BigInteger to String according to ASCII

Question

Is there a way to convert a series of integers to a String according to the ASCII table. I want to take the ASCII value of a String and convert it back to a String. For example,

97098097=> "aba"

I really need an effective way of taking an integer and converting it to a String according to its ASCII value. This method must also take into account the fact that there is no zero in front of the '9' when the String "aba" has an ASCII value of 97098097 as 'a' has an ASCII value of 097 and a String "dee" has one of 100101101. This means that not every number will have an ASCII value that has a number of digits that is a multiple of three.

If you have any misunderstandings of what I'm trying to do please let me know.

Answer 1

No lookup table required.

    while (string.length() % 3 != 0)
    {
        string = '0' + string;
    }
    String result = "";
    for (int i = 0; i < string.length(); i += 3)
    {
        result += (char)(Integer.parseInt(string.substring(i, i + 3)));
    }

Answer 2

First, I would create some sort of lookup table in your code with all the ascii values and their String equivalent.

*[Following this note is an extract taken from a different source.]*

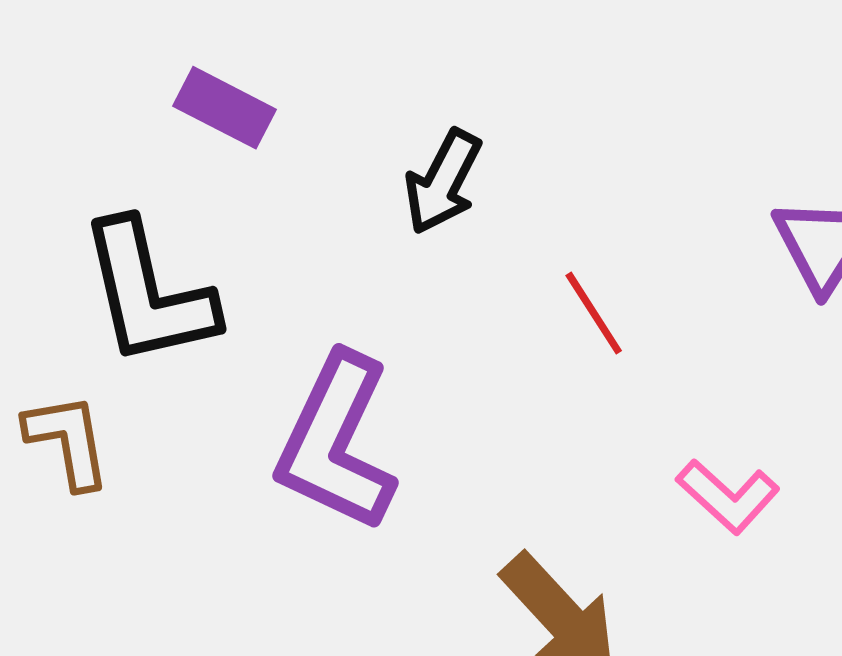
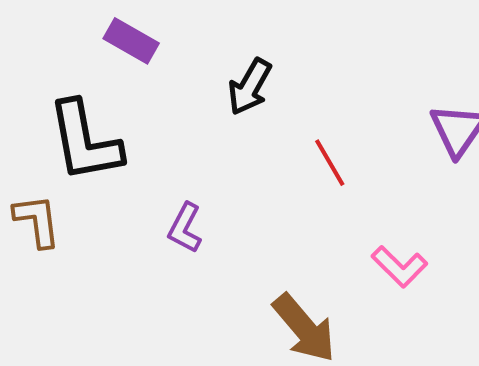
purple L-shape: (336, 442) -> (185, 228), size x0.5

Then take the big int and convert it to a String. Then do the mod of 3 with the length of your bigint string to determine if you need to add 1, 2, or no 0's to the front of it. Then just grab every 3 integers from the front of the number, compare it to the lookup table, and append the corresponding value to your result string.

Example:

Given 97098097 You would convert it to: "97098097"

Then you do a mod with 3 resulting in a value of 1, so 1 zero needs to be added.

Append 1 zero: "097098097"

Then grab every 3 from the front and compare to look up table:

097 -> a, so result += "a"

098 -> b, so result += "b"

097 -> a, so result += "a"

You end with result being "aba"